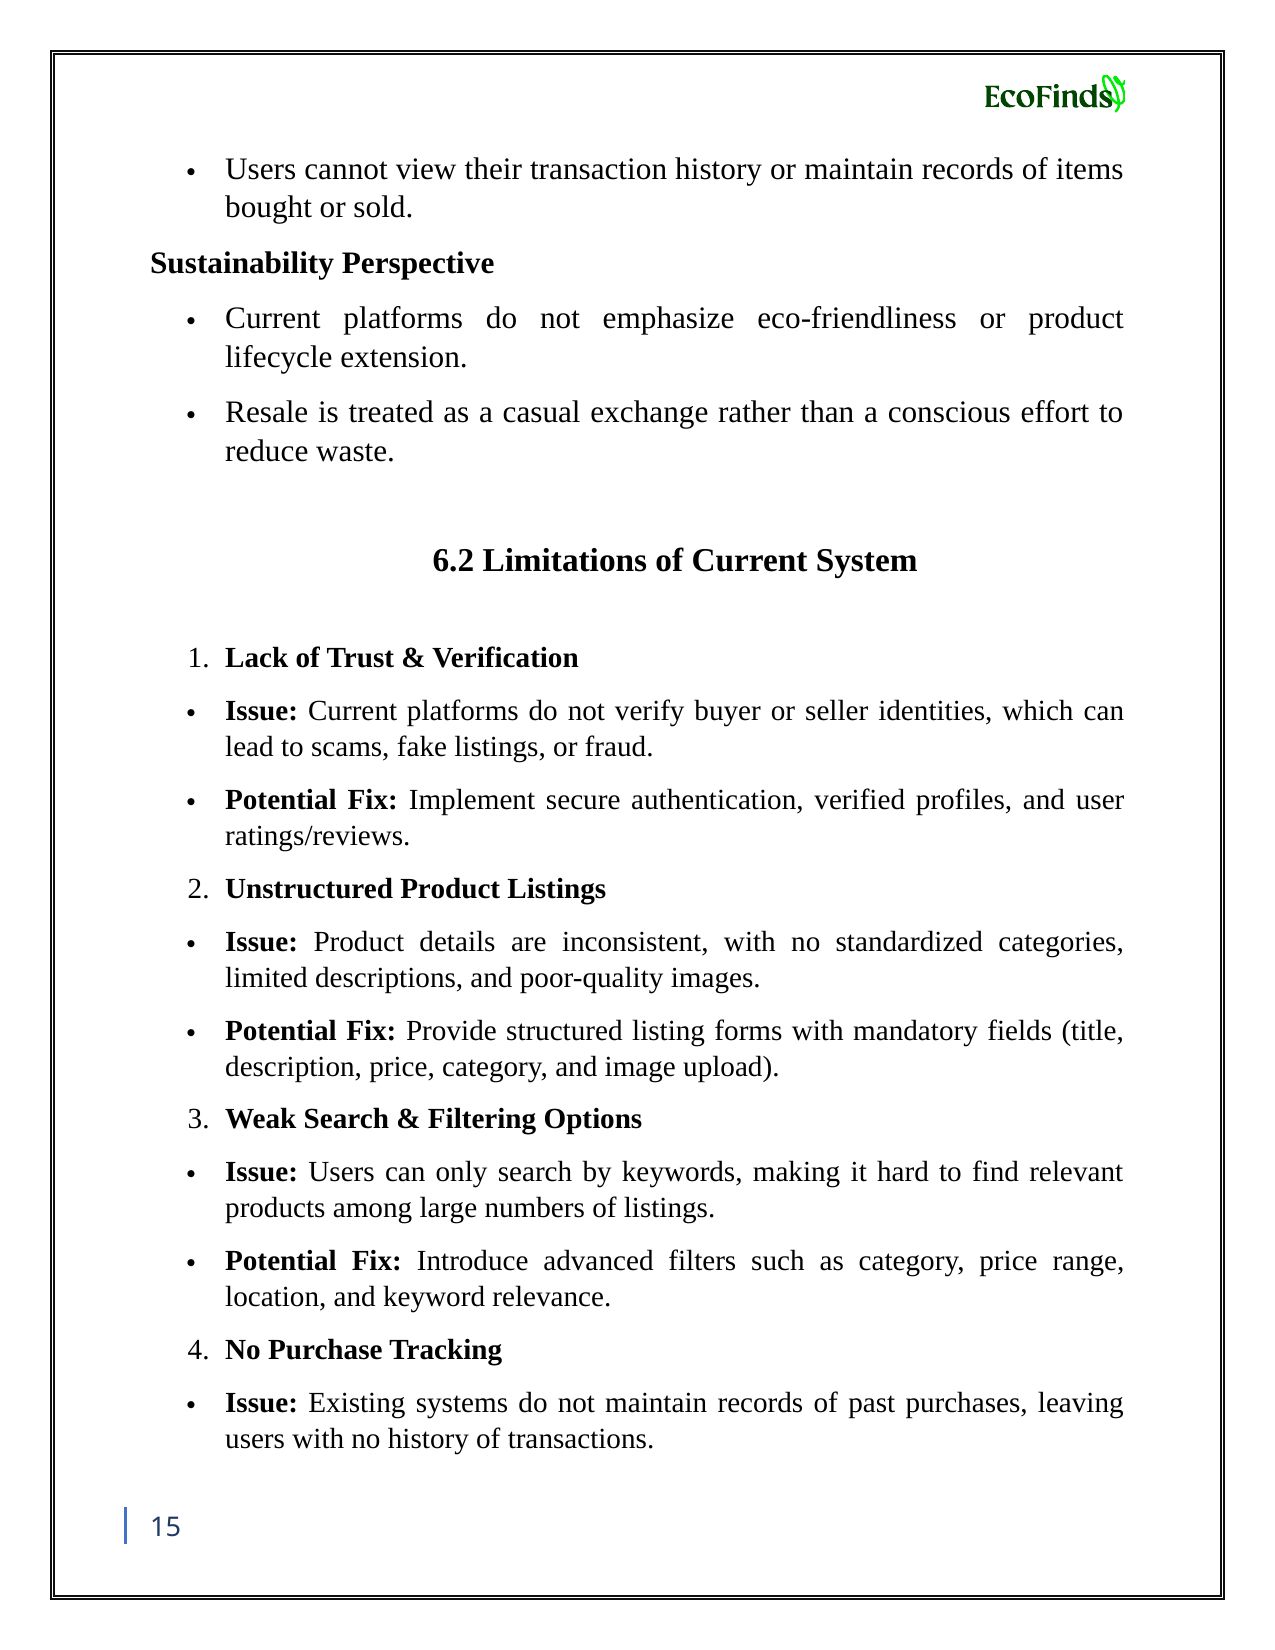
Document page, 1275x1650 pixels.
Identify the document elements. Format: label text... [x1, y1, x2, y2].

list Users cannot view their transaction history or maintain records of items bought or sold. [187, 150, 1125, 225]
picture [985, 75, 1125, 113]
list Current platforms do not emphasize eco-friendliness or product lifecycle extension. [187, 299, 1125, 374]
list Lack of Trust & Verification [187, 640, 1125, 674]
list Weak Search & Filtering Options [187, 1102, 1125, 1135]
list Unstructured Product Listings [187, 871, 1125, 904]
list Issue: Product details are inconsistent, with no standardized categories, limited descriptions, and poor-quality images. [187, 924, 1125, 993]
list 6.2 Limitations of Current System [225, 541, 1125, 579]
list Resale is treated as a casual exchange rather than a conscious effort to reduce waste. [187, 394, 1125, 468]
list Issue: Users can only search by keywords, making it hard to find relevant products among large numbers of listings. [187, 1154, 1125, 1224]
list Potential Fix: Introduce advanced filters such as category, price range, location, and keyword relevance. [187, 1243, 1125, 1313]
list Potential Fix: Provide structured listing forms with mandatory fields (title, description, price, category, and image upload). [187, 1013, 1125, 1082]
list Issue: Existing systems do not maintain records of past purchases, leaving users with no history of transactions. [187, 1385, 1125, 1455]
list Issue: Current platforms do not verify buyer or seller identities, which can lead to scams, fake listings, or fraud. [187, 693, 1125, 763]
list No Purchase Tracking [187, 1332, 1125, 1366]
list Potential Fix: Implement secure authentication, verified profiles, and user ratings/reviews. [187, 782, 1125, 852]
text Sustainability Perspective [150, 244, 1125, 280]
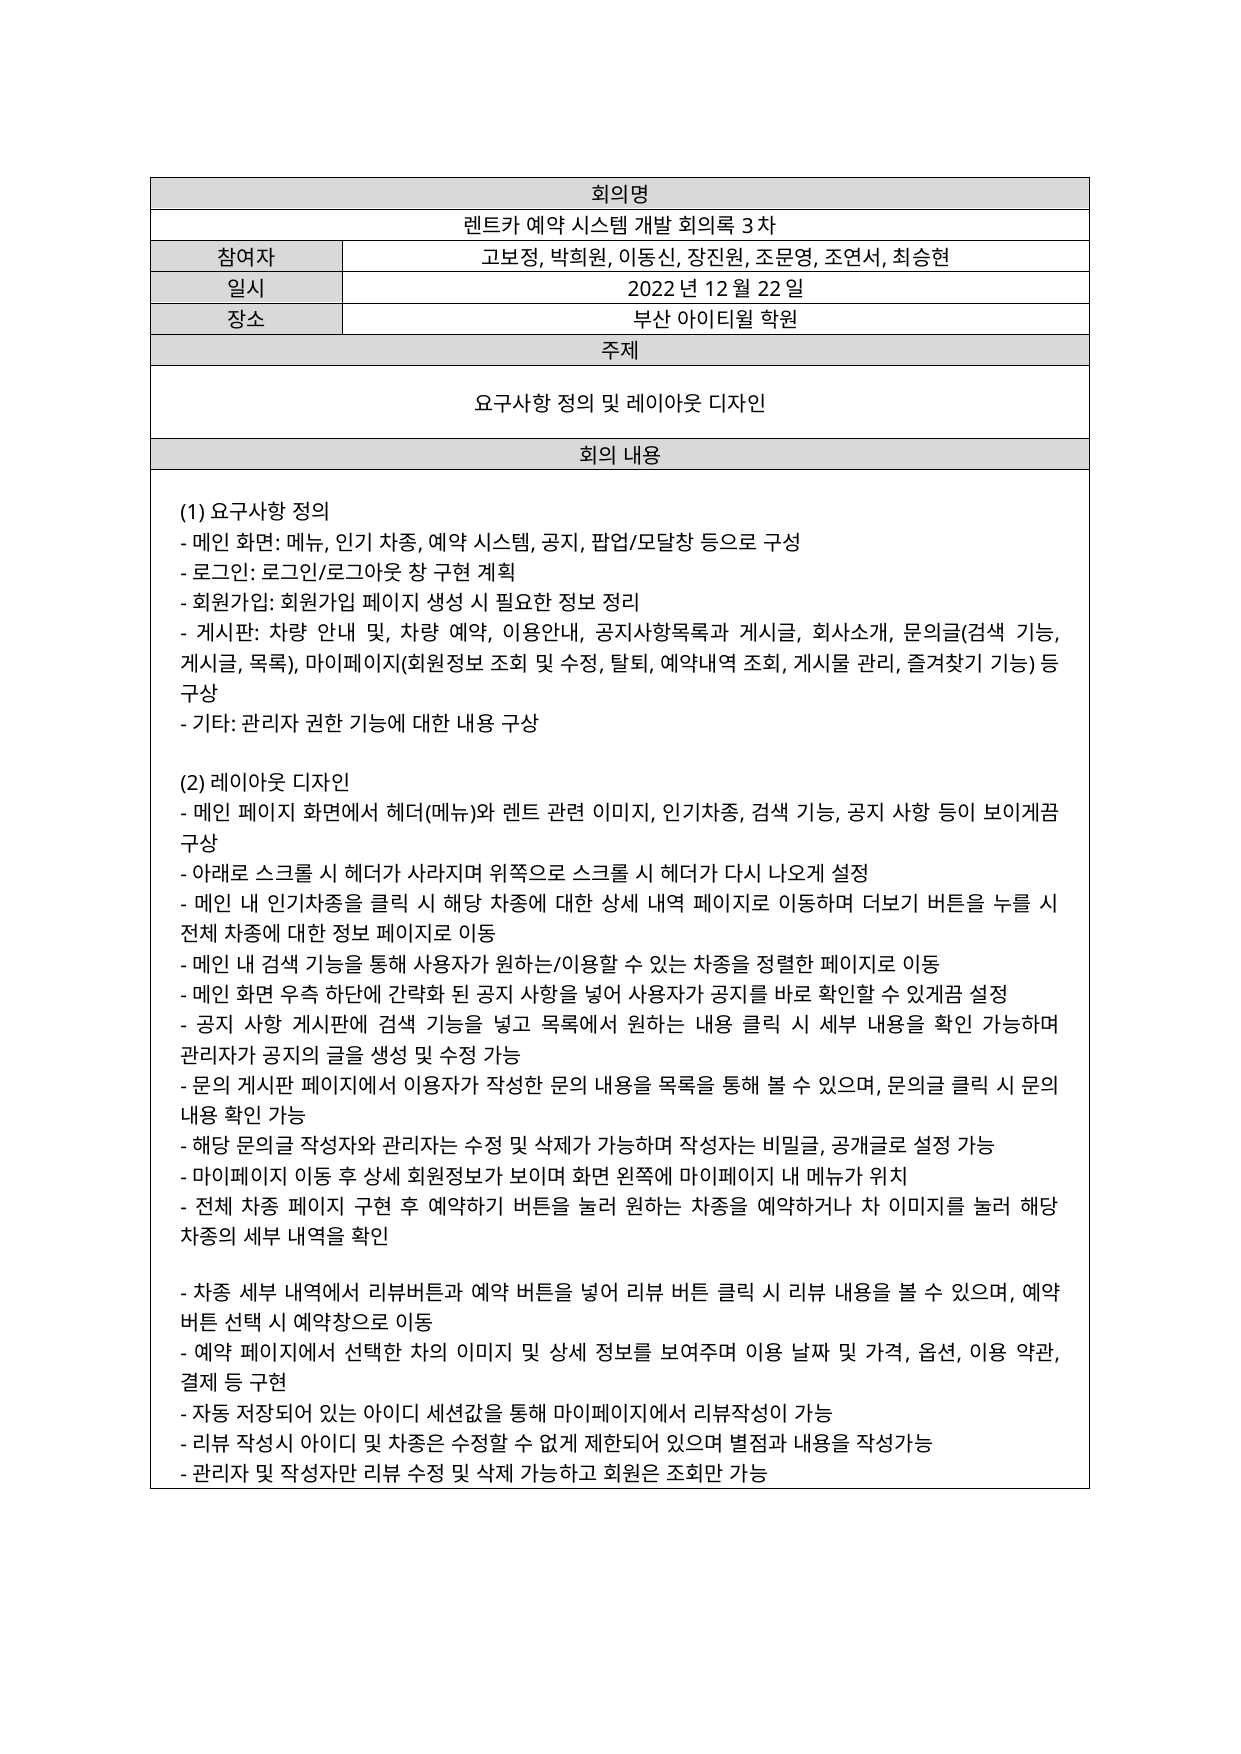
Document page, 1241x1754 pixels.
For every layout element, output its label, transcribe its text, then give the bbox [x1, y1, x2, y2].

****************

• _What is required_:
A verbatim copy of the lines from the one with "Document page, 1241x1754 pixels." to the end of the listing is the whole answer.

• _Answer to this task_:
Document page, 1241x1754 pixels.
For every layout element, output its label, transcribe its text, then give the bbox [x1, y1, x2, y2].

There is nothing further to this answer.